From Calculus 10e by Larson and Edwards, p. 949. Exercises 6, 10, 14, 18.

Exercise 13.9.6 Finding Positive Numbers

Find three \(x\), \(y\), and \(z\) positive integers and that satisfy the given conditions. The sum is 32, and \(P=xy^{2}z \) is a maximum.
Solution Let \(x+y+z=32\).

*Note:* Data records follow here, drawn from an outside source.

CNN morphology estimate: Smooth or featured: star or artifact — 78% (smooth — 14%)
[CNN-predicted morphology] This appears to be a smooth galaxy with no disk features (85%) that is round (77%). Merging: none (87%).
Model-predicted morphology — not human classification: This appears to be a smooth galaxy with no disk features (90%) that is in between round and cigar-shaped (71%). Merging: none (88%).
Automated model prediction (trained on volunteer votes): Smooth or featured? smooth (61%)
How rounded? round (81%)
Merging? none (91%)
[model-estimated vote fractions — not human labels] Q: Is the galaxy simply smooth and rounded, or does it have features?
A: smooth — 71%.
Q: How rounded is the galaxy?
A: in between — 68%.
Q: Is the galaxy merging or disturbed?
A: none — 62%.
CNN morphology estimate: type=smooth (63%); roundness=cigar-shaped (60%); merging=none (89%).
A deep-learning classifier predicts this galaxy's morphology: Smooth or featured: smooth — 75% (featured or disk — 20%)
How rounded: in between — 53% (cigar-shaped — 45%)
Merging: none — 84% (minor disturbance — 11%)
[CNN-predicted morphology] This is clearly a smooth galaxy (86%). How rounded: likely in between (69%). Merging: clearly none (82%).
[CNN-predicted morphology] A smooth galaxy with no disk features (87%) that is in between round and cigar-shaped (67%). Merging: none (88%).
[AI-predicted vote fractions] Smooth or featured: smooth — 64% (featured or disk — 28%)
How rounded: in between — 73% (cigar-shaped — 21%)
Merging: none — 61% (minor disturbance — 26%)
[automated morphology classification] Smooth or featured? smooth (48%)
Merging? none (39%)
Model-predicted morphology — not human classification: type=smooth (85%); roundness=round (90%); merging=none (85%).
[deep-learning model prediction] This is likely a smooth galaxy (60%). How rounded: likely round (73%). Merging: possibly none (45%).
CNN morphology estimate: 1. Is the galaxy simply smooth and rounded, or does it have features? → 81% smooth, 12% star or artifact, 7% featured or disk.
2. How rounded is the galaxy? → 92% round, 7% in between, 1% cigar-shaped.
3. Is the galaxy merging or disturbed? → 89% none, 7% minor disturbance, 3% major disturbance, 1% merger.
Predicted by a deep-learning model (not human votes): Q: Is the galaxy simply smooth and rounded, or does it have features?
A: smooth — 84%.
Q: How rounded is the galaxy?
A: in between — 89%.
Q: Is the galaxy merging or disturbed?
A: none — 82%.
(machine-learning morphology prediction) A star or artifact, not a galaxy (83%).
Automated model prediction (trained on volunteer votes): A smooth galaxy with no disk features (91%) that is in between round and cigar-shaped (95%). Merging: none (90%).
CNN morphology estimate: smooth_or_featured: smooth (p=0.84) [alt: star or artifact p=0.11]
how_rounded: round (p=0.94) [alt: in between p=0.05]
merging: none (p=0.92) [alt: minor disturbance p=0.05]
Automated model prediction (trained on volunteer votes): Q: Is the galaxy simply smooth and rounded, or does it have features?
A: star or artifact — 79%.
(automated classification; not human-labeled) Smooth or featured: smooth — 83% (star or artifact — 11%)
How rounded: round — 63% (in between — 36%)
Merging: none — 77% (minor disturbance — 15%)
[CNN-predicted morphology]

Maximize \(P=xy^{2}z \).

\(z\) \(= 32-x-y\)
\(P(x,y)\) \(=xy^{2}(32-x-y) \)
\(P_{x}\) \(= 32y^{2} - 2xy^{2} -y^{3} \)
\(= y^{2}(32 - 2x -y) = 0 \)
\(P_{y}\) \(= 64xy - 2x^{2}y -3xy^{} \)
\(= xy(64 - 2x -3y) = 0 \)

This produces the following critical points.

\((x,0) \text{ for any }x; \: (0,32); \: (8,16).\)

The maximum is obtained when \((x,y)=(8,16)\) for which \(z=32-x-y=8\).

\(P_{max} = 8 \times 16^{2} \times 8 = 16384 \)

Exercise 13.9.10 Maximum Volume

The material for constructing the base of an open box costs 1.5 times as much per unit area as the material for constructing the sides. For a fixed amount of money \(C\) find the dimensions of the box of largest volume that can be made.
Solution Let \(x\), \(y\), and \(z\) be the length, width, and height for the box where \(x>0\) and \(y>0\). The construction cost is \(1.5xy+2(xz+yz)= C\).

\(V\) \(=xyz \)
\(z\) $$= \frac{C-1.5xy}{2(x+y)}$$
Plug \(z\) into \(V\)
\(V(x,y)\) $$= xy \frac{C-1.5xy}{2(x+y)}$$
Finding the maximum critical point
\(V_{x}\) $$ = \frac{(Cy-3xy^{2})(x+y)(Cxy-1.5x^{2}y^{2})}{2(x+y)^{2}} = 0$$
\(V_{y}\) $$ = \frac{(Cx-3x^{2}y)(x+y)(Cxy-1.5x^{2}y^{2})}{2(x+y)^{2}} = 0$$
\(C\) \(= 1.5x^{2}+3xy = 1.5y^{2}+3xy\)
The solutions are
\(x=y=\sqrt{C/4.5} = \sqrt{2C}/3 \)

The height is

$$ z = \frac{C-1.5xy}{x+y} = \frac{\sqrt{C}}{2\sqrt{2}} .$$

Exercise 13.9.14 Maximum Profit

A corporation manufactures candles at two locations. The cost for producing \(x_{1}\) units at location 1 is

\(C_{1} = 0.02x_{1}^{2} + 4x_{1} + 500 \)

and the cost for producing \(x_{2}\) units at location 2 is

\(C_{2} = 0.05x_{2}^{2} + 4x_{2} + 275. \)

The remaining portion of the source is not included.